Reputation: 1421
I was going through a tutorial for list data scraping from a web page and wehave a BeautifulSoup object named 'soup', I am supposed to find all the elements from 'soup' such that they are in a table and the element is in some class so they did this:
> [t["class"] for t in soup.find_all("table") if t.get("class")]
so I don't understand 2 things here, what is t["class"]
doing in here why didn't we simply write t
since the if condition is applied on the right why do we need to do t["class"]
in the first place.
and why are we using .get() method as boolean in this case, I mean does it not return the value stored for a key in a dictionary?
Does it mean the beautiful soup object is a dictionary?
Upvotes: 2
Views: 85
Reputation: 77912
"what is t["class"] doing in here why didn't we simply write t"*
Obviously because the author wanted to retrieve the class
attribute of the tag, not the full tag.
why are we using .get() method as boolean in this case, I mean does it not return the value stored for a key in a dictionary?
dict.get(key[, default=None])
does indeed return the value for key key
if it's set or default
(which defaults to None
) if it isn't.
The goal here is obviously to only get class
for tags having one.
Does it mean the beautiful soup object is a dictionary?
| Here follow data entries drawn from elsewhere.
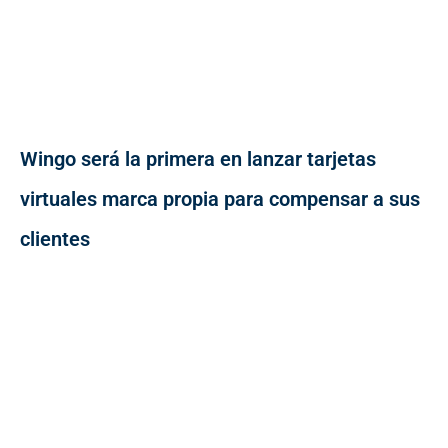
Wingo será la primera en lanzar tarjetas
virtuales marca propia para compensar a sus
clientes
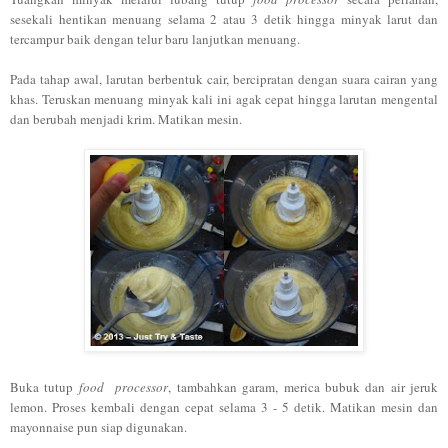
sesekali hentikan menuang selama 2 atau 3 detik hingga minyak larut dan
tercampur baik dengan telur baru lanjutkan menuang.
Pada tahap awal, larutan berbentuk cair, bercipratan dengan suara cairan yang
khas. Teruskan menuang minyak kali ini agak cepat hingga larutan mengental
dan berubah menjadi krim. Matikan mesin.
Buka tutup
food processor
, tambahkan garam, merica bubuk dan air jeruk
lemon. Proses kembali dengan cepat selama 3 - 5 detik. Matikan mesin dan
mayonnaise pun siap digunakan.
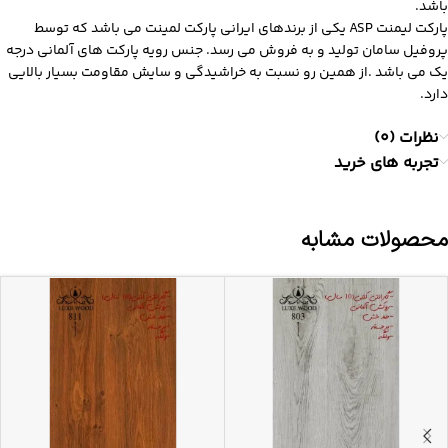
باشد.
پارکت لیمنت ASP یکی از برندهای ایرانی پارکت لمینت می باشد که توسط
پروفیل سامان تولید و به فروش می رسد. جنس رویه پارکت های آلمانی درجه
یک می باشد .از همین رو نسبت به خراشیدگی و سایش مقاومت بسیار بالایی
دارد.
نظرات (0)
تجربه های خرید
محصولات مشابه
Here 't' is not "the beautiful soup object', it's a Tag
instance. And while not strictly being a dict
, it does behave as a one wrt/ html attributes indeed. This is documented FWIW.
Upvotes: 2
Reputation: 54223
dict.get
returns the value associated with the key it's given, or None
. As an example:
>>> foo = {'spam': 'eggs'}
>>> foo.get('spam')
'eggs'
>>> foo['spam']
'eggs'
>>> foo.get('bar')
None
>>> foo['bar']
Traceback (most recent call last):
File "<stdin>", line 1, in <module>
KeyError: 'bar'
I'm not familiar with BeautifulSoup, so it might be necessary in this case to do something like this, but typically you'd just check for membership before including
[t['class'] for t in soup.find_all('table') if 'class' in t]
Or more rarely use dict.get
in the selector and filter out the None
objects afterwards
tmp = [t.get('class') for t in soup.find_all('table')]
result = filter(tmp, None)
# this is equivalent to:
# result = [v for v in tmp if v]
Upvotes: 1
Reputation: 1901
Is an example of your tutorial, you probably wan't to get the text, not the class
I will write the list compreheision as "for" format:
result = []
tables = soup.find_all("table")
for t in tables:
if t.get("class"): #Check if tables have class attribute
result.append(t["class"]) #Probably you don't wan't the class name of the table, maybe you wan't the text
Upvotes: 0